2000 - UNESCO-Madanjeet Singh Prize for the Promotion of Tolerance and Non-violence

News 1st October 2000
Shenouda III
From right to left: The Egyptian Coptic Patriarch, Shenouda III, her excellency Egyptian Ambassador and SAF Founder Madanjeet Singh.

Egyptian Copt Leader Winner of UNESCO-Madanjeet Singh Prize for Tolerance and Non-violence.

Pope Shenouda III, the head of Egypt's Coptic Orthodox Church, was named laureate of the UNESCO-Madanjeet Singh Prize for the Promotion of Tolerance and Non-violence by UNESCO Director-General Koïchiro Matsuura today on the recommendation of an international jury.

The jury is composed of five members:

Nasser El-Ansary, Director-General of the Paris-based Institut du Monde Arabe; Inder Gudjral, former Prime Minister of India who was prevented from attending the jury meeting; Sociologist Julio Labastida Martin del Campo (Mexico), a former UNESCO Assistant Director-General for the Social Sciences; Anatoli Torkunov, Rector of the Moscow State Institute of International Relations (Russia); And writer and University of Abidjan-Cocody philosophy professor, Tanella Boni (Côte d'Ivoire), who is the president of the jury.

Ms. Boni explained the choice of the jury saying: "Pope Shenouda is a religious personality whose work has been devoted to the promotion of tolerance. We feel that religion is an area where tolerance must be particularly encouraged because it is often in religion that it is particularly lacking."

Pope Shenouda III's commitment to peace and tolerance is expressed through his sermons, books and official Church bulletins. He has established a relationship of trust with Muslims and has also worked to facilitate international dialogue between religions and plays an active role in easing inter-religious tensions as they arise in Egypt

The jury also decided to attribute two Honourable Mentions. One to Indonesian human rights activist Munir, founder of the Commission for Disappearances and Victims of Violence (KONTRAS) which co-ordinates a network of non-governmental organisations and associations concerned with state-organised violence and local conflicts.

Munir is also a member of Simpati, an organisation which fights discrimination against the Chinese community of Indonesia.

An Honourable Mention is also being attributed to former Sierra Leone Education Secretary Christiana Ayoka Mary Thorpe, founder of the Sierra Leone chapter of the non-governmental organisation Forum for African Women Educationalists. Her work focuses on meeting the needs of young women and girls traumatised by war and on the fight against the exclusion of pregnant girls and girl mothers.

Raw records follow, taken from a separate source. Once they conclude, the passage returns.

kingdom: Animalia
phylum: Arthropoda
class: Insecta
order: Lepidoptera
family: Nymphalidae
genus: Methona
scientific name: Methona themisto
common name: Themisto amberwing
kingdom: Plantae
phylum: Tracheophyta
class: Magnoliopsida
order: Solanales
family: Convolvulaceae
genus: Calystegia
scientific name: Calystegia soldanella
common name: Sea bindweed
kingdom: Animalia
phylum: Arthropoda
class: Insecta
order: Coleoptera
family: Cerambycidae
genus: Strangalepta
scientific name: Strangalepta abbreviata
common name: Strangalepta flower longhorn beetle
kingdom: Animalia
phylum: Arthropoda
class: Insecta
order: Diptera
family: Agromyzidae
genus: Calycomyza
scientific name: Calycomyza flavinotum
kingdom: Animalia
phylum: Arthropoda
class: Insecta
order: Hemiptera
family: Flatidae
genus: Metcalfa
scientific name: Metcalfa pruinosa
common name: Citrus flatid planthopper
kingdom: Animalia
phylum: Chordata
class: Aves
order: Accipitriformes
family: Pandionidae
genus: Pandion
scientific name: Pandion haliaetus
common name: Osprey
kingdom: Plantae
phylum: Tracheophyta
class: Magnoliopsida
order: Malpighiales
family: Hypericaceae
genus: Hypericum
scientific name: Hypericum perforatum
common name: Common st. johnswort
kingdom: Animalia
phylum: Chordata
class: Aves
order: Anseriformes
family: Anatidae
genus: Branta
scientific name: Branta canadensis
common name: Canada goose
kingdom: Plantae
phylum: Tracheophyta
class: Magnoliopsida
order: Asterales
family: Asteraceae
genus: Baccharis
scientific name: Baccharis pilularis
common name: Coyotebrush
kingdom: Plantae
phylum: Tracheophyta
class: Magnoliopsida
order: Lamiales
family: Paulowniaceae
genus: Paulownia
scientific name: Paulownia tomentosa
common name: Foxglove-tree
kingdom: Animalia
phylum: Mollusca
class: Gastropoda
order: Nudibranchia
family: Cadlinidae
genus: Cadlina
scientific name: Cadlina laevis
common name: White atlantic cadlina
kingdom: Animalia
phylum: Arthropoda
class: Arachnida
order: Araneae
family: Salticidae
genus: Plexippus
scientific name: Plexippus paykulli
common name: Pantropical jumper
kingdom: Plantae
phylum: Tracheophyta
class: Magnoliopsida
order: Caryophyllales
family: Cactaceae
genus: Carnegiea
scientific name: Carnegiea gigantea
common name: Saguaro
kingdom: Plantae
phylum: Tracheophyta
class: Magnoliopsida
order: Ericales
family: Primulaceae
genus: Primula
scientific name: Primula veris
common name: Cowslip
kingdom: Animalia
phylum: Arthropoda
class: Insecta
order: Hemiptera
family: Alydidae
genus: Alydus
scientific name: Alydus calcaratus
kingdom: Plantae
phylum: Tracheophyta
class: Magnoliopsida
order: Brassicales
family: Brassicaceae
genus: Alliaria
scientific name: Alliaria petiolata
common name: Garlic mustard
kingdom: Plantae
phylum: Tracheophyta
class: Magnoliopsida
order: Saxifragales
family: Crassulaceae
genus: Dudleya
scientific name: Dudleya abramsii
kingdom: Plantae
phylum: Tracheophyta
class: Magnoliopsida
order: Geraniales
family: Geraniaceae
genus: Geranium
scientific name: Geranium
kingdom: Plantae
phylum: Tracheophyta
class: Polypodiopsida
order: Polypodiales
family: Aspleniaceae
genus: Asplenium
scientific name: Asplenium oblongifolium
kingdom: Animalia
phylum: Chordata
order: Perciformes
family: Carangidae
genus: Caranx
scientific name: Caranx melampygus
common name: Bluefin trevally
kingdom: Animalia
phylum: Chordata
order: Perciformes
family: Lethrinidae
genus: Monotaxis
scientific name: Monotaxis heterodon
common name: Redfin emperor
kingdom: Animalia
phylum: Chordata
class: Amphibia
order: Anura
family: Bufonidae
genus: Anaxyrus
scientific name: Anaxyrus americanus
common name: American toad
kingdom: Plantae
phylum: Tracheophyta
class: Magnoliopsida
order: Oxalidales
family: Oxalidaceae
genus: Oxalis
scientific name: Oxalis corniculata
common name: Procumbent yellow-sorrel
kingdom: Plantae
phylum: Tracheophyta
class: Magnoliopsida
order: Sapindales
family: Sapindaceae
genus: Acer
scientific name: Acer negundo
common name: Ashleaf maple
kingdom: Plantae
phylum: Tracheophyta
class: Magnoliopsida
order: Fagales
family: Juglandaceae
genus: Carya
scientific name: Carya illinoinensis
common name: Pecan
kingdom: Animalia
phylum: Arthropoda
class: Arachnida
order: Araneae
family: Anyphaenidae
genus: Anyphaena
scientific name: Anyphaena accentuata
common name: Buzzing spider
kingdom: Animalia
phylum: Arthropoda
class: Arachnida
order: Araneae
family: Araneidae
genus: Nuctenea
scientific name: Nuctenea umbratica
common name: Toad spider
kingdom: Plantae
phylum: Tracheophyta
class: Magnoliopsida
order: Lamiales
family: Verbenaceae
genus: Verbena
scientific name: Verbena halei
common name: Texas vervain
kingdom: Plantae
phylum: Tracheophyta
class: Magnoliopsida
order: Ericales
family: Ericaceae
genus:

Three Special Mentions have been awarded. One goes to U.S. non-governmental organisation Seeds of Peace, founded by former journalist John Wallach, which has been particularly active in seeking to promote peace between Arabs and Israelis.

Since its foundation in 1992, the organisation, which receives support from over 10,000 individuals and foundations in the U.S., has been teaching tolerance and peaceful conflict resolution skills to young people through a variety of programmes.

Another Special Mention is awarded to Iranian pro-reform daily newspaper Salaam. Launched in 1991, Salaam was banned in 1999. It encouraged public participation in community life, called for greater transparency on the part of the political authorities and fought for press freedom. Russian radio and television broadcaster Mir has also been given a Special Mention.

Created in 1992, Mir today covers ten former Soviet Republics. It seeks to promote mutual understanding and disseminate the principles of tolerance and non-violence among the peoples of the Commonwealth of Independent States, teaching listeners and viewers to listen to others and to respect them.

Created in 1995, the US$ 40,000 Prize dedicated to advancing the spirit of tolerance in the arts, education, culture, science and communication is awarded every two years to an individual or an institution for exceptional contributions and leadership in the field of tolerance promotion.

It was made possible by the donation of Indian artist, writer and diplomat Madanjeet Singh, a former activist in Mahatma Gandhi's non-violent "Quit India" movement against British colonial rule.

Mr. Singh has also served as Ambassador of India in Asia, South America, Africa and Europe. The UNESCO-Madanjeet Singh Prize for the Promotion of Tolerance and Non-Violence will be presented in a ceremony at Organization Headquarters on November 16, International Day for Tolerance which is also the anniversary date of UNESCO's foundation.